→ Trecho do documento
━━━━━━━━━━━━━━━━━━━━

Os países do BRICS querem ampliar a cooperação em tecnologias digitais, inteligência artificial, conectividade e segurança cibernética. A agenda ganhou força durante a 12ª Reunião dos Ministros de Comunicações do bloco, realizada em Pune, na Índia.
O encontro terminou com uma Declaração da Presidência apresentada pelo governo indiano. O documento tem uma particularidade importante: é usado quando os integrantes do grupo não chegam a um consenso sobre uma declaração ministerial conjunta. Por isso, registra os principais resultados e discussões da reunião, mas não representa necessariamente uma posição comum de todos os países.
Entre os pontos defendidos está a construção de ambientes digitais mais acessíveis, seguros, inclusivos e sustentáveis. O objetivo é usar as tecnologias da informação e comunicação (TICs) para apoiar o crescimento econômico, ampliar a inclusão social e modernizar serviços públicos.
Infraestrutura pública digital
Uma das propostas apresentadas pela Índia é a criação de um repositório de Infraestruturas Públicas Digitais (DPIs). A ideia é reunir, em uma plataforma voltada aos países do BRICS, experiências, modelos e materiais técnicos que possam ser aproveitados por outras nações do grupo.
A Índia também sugeriu projetos-piloto para acelerar a adoção dessas infraestruturas. A participação seria voluntária e os projetos poderiam ser adaptados às necessidades de cada país.
A expansão da conectividade continua sendo outro desafio. Os ministros reconheceram que áreas rurais, remotas e pouco atendidas ainda enfrentam dificuldades para acessar serviços de internet. A declaração defende investimentos em redes mais resilientes, eficientes no uso de energia e adequadas às condições de cada território.
“A conectividade significativa e acessível continua sendo um desafio para milhões de pessoas em nossos países. Superar lacunas de infraestrutura, ampliar o acesso em áreas rurais e remotas e fortalecer a resiliência das redes de telecomunicações são objetivos que possuem impacto direto sobre educação, saúde, inovação, competitividade e cidadania”, destacou em nota o ministro das Comunicações, Frederico de Siqueira Filho.
Inteligência artificial ganha espaço
A inteligência artificial foi um dos principais temas da reunião. Os países do bloco reconhecem que a tecnologia pode contribuir para o crescimento econômico e para metas de desenvolvimento sustentável, mas também apontam o risco de a expansão da IA aprofundar diferenças tecnológicas entre países e dentro das próprias sociedades.
“É fundamental que os benefícios da inteligência artificial sejam compartilhados de forma ampla, evitando a ampliação das desigualdades existentes entre e dentro dos países. Para os países do Sul Global, essa discussão possui relevância ainda maior”, apontou o ministro.
A proposta do BRICS é avançar em uma governança de IA que considere transparência, proteção de dados, segurança, confiabilidade e participação humana nas decisões relacionadas ao uso da tecnologia.
A cooperação também deve incluir formação profissional. A declaração defende investimentos em alfabetização digital, ciência de dados, inteligência artificial e capacitação de servidores públicos. A Índia propôs ainda a criação de centros de treinamento para os países do bloco.

━━━━━━━━━━━━━━━━━━━━

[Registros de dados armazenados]
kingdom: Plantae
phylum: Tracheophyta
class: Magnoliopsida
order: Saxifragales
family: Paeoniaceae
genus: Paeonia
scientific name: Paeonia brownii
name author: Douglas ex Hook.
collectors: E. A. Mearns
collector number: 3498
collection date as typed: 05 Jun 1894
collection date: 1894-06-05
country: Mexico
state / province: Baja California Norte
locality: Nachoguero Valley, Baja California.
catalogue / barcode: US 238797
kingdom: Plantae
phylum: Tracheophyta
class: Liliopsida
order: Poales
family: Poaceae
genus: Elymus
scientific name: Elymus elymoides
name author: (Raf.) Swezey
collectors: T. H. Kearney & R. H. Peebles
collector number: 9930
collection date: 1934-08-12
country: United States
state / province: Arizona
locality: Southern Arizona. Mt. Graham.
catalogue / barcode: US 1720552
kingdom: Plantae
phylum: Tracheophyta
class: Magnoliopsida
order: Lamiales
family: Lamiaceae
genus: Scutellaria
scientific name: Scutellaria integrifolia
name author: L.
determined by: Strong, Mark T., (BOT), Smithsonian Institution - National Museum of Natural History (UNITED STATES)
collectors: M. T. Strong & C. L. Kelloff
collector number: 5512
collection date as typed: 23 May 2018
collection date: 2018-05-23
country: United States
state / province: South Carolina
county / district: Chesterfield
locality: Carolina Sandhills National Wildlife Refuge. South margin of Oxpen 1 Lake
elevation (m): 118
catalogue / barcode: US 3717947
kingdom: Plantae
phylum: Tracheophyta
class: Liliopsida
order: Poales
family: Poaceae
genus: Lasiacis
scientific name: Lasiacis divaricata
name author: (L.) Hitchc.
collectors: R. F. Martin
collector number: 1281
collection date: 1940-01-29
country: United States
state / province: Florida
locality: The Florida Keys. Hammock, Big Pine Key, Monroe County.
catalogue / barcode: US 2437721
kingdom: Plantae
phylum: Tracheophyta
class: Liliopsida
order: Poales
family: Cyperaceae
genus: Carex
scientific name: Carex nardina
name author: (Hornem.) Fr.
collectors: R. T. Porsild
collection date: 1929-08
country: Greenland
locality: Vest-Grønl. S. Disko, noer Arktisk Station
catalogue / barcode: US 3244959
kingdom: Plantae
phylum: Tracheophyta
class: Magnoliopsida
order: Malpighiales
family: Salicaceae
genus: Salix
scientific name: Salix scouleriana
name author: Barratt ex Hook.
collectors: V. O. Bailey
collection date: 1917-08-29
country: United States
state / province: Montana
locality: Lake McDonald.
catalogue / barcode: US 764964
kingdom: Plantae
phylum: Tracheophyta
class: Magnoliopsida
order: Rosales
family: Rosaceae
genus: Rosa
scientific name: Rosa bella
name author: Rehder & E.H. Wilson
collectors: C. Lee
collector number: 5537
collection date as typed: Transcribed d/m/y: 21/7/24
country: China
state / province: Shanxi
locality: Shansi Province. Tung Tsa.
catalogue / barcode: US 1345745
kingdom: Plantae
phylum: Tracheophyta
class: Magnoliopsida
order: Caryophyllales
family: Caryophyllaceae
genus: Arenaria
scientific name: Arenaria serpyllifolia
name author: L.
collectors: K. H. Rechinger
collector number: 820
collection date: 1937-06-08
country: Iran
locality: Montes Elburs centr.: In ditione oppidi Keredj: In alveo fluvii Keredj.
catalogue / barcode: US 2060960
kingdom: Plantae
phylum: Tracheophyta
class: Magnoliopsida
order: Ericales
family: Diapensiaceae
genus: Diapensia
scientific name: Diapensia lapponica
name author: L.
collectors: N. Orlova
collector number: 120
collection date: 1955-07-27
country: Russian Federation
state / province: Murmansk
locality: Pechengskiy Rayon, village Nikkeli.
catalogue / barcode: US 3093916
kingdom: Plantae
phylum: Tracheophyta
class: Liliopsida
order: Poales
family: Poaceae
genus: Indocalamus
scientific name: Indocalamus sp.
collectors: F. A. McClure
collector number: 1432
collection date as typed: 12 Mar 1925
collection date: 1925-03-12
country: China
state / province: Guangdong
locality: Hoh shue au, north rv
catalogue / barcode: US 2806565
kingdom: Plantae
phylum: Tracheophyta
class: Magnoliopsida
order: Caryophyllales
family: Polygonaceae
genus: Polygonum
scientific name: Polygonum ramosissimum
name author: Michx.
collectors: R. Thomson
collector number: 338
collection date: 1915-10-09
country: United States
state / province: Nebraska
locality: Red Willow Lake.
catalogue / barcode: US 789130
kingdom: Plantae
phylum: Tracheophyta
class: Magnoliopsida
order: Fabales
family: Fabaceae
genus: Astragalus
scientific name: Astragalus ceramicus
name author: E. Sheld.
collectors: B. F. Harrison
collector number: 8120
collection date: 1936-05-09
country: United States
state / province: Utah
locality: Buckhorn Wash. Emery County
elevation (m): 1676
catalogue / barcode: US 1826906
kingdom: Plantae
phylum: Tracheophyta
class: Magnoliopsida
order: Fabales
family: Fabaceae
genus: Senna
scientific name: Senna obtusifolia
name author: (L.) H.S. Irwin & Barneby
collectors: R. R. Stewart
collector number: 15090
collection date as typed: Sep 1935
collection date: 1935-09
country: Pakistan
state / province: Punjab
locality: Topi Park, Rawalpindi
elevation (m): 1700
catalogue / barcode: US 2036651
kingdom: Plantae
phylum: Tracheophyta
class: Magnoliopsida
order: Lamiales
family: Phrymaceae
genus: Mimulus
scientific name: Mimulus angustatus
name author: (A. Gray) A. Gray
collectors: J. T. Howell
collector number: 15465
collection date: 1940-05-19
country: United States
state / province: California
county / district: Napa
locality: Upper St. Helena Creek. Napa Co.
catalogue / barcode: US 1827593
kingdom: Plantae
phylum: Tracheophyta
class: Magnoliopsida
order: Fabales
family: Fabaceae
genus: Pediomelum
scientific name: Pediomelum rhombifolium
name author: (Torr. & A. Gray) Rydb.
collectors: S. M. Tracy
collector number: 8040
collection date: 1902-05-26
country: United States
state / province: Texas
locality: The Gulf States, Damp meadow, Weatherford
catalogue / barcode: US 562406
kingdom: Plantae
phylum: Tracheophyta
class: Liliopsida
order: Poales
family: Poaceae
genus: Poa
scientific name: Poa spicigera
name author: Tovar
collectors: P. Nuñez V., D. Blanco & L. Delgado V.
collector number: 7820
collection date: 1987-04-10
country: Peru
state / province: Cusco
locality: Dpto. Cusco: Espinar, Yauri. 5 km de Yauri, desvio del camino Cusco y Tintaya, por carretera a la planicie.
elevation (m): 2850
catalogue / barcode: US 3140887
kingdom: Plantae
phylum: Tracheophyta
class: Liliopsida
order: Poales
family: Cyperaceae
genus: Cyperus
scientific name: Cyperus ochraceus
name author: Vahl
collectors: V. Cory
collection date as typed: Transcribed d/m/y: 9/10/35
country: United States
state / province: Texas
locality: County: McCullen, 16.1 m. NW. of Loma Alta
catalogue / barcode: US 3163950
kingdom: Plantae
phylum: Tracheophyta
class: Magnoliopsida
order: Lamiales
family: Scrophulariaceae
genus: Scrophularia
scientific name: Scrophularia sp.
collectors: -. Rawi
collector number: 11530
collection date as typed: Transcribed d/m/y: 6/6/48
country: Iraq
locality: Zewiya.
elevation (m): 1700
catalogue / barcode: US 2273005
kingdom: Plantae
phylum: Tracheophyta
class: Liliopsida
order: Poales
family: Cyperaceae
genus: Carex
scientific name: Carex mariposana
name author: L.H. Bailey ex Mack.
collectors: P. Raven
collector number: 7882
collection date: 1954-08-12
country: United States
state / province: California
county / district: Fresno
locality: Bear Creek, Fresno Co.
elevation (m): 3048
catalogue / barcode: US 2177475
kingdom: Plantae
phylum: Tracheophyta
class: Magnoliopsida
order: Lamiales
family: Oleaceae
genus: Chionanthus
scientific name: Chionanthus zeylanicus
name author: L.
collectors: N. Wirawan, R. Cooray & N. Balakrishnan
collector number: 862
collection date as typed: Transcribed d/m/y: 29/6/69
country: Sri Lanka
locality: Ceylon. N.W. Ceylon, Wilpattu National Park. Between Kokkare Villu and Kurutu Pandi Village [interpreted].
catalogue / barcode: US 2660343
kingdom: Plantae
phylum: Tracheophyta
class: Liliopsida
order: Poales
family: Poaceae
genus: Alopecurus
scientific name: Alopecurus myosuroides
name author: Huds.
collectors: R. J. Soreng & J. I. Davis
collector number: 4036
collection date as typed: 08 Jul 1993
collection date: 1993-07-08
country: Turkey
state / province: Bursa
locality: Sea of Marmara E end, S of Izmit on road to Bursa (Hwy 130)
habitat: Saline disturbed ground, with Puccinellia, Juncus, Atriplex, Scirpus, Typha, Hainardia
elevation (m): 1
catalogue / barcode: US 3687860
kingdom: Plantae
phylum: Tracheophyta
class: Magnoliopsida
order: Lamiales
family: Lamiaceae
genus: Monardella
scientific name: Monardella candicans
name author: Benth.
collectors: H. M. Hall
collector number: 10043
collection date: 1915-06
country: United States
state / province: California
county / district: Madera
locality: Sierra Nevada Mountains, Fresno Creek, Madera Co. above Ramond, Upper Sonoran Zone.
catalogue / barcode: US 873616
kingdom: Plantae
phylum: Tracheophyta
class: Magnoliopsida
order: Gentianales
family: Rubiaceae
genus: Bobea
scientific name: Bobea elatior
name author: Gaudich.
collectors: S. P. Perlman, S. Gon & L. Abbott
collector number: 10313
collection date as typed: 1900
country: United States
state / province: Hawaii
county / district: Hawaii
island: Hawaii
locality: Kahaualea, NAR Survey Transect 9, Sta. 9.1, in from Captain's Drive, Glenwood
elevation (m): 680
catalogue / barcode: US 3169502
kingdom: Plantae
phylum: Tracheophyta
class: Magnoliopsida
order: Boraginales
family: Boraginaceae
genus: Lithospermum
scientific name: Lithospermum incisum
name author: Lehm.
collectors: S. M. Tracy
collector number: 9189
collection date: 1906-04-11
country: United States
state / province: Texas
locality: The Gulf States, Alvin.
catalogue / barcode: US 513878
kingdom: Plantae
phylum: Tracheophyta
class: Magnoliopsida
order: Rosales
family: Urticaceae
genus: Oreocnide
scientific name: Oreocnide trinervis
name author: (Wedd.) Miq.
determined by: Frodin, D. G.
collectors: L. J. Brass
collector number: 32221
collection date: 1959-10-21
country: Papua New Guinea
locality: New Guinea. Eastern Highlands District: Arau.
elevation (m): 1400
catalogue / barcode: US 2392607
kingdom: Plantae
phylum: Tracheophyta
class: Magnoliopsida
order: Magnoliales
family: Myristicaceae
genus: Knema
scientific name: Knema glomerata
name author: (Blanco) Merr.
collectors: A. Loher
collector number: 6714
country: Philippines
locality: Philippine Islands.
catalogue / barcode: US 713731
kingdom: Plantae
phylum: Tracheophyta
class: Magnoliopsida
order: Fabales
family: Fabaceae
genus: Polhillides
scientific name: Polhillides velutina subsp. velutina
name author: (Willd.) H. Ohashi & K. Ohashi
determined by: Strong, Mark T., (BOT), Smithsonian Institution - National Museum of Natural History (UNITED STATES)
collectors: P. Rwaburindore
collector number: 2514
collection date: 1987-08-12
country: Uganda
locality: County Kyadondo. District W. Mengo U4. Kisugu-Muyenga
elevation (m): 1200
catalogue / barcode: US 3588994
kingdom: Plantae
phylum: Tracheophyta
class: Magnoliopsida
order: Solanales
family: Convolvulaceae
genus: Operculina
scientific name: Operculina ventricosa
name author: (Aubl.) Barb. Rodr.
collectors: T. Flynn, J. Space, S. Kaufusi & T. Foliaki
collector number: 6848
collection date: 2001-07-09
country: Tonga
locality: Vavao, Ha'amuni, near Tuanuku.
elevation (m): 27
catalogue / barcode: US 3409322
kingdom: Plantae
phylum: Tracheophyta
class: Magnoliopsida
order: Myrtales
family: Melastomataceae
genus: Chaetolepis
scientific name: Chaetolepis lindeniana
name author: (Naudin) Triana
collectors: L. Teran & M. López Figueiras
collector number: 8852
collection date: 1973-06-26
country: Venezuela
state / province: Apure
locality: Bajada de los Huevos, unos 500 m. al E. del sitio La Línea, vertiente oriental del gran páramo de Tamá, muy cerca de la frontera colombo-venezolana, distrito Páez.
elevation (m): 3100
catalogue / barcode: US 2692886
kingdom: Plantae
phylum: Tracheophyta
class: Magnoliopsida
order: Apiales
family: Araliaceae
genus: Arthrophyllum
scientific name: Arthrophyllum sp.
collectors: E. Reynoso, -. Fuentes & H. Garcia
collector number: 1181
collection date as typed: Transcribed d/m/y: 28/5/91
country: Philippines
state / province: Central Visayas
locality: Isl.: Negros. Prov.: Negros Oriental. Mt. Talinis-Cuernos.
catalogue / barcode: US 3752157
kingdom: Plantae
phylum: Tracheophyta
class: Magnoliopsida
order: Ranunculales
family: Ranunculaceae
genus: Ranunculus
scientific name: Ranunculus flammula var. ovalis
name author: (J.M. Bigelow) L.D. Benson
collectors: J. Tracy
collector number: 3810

━━━━━━━━━━━━━━━━━━━━

Reproduza o trecho da notícia sobre o BRICS que começa em "O encontro terminou" e segue até "modernizar serviços públicos.", trocando "governo indiano" por "governo da Índia".

→ Resposta
O encontro terminou com uma Declaração da Presidência apresentada pelo governo da Índia. O documento tem uma particularidade importante: é usado quando os integrantes do grupo não chegam a um consenso sobre uma declaração ministerial conjunta. Por isso, registra os principais resultados e discussões da reunião, mas não representa necessariamente uma posição comum de todos os países.
Entre os pontos defendidos está a construção de ambientes digitais mais acessíveis, seguros, inclusivos e sustentáveis. O objetivo é usar as tecnologias da informação e comunicação (TICs) para apoiar o crescimento econômico, ampliar a inclusão social e modernizar serviços públicos.